Oggi ho camminato sugli occhiali. L’ultimo paio. Quattro giorni or sono, montando in auto, ho poggiato una natica sulla montatura gialla nascosta in tasca. Sono trascorsi otto giorni dall’infornata con il timballo di occhiali blu, quindici dalla sosta prolungata in ghiacciaia di un paio di occhiali rossi, quaranta dal risucchio, giù sotto la fogna cittadina, capitato agli occhiali tartaruga. I favoriti.
Ora non ho altri occhiali. Ascolto ma non guardo. Parlo ma non guardo. Sogno ma non guardo. Vivo ma non guardo. Guardo ma non guardo.
Il giorno si colora di un bianco algido. Io passo sicuro tra i ricordi di ciascuna stanza.
All’improvviso tutto cambia. Un ginocchio sbattuto con forza contro uno spigolo dona nuova forma all’oblio.
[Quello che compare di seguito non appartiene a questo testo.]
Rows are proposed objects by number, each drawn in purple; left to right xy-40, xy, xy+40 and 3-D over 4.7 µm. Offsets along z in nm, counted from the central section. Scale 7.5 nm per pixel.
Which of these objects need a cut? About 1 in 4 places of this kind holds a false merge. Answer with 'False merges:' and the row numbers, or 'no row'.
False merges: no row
Lascio la casa, vago, ma rimango assiso. Mi accorgo così di una strada mai praticata. Una strada lasciata ai viandanti o ai cicloamatori. Conosco il luogo in cui mi porta.
Mondolfo. So chi vi ritorna. Io bambino. Dopo pranzo misuravo la distanza tra i pioppi contando i giorni mancanti alla maturità: “quando non avrò bisogno di occhiali, quando sarò alto, dotato, malinconico. Quando sarò tutto mio papà”.
Tornammo a Roma con la Fiat guidata da mamma. Gli occhiali non si sono più trovati. Sono spariti. Sulla strada tra i pioppi, può darsi, in compagnia di una o più vocali il cui suono ancora mi tortura.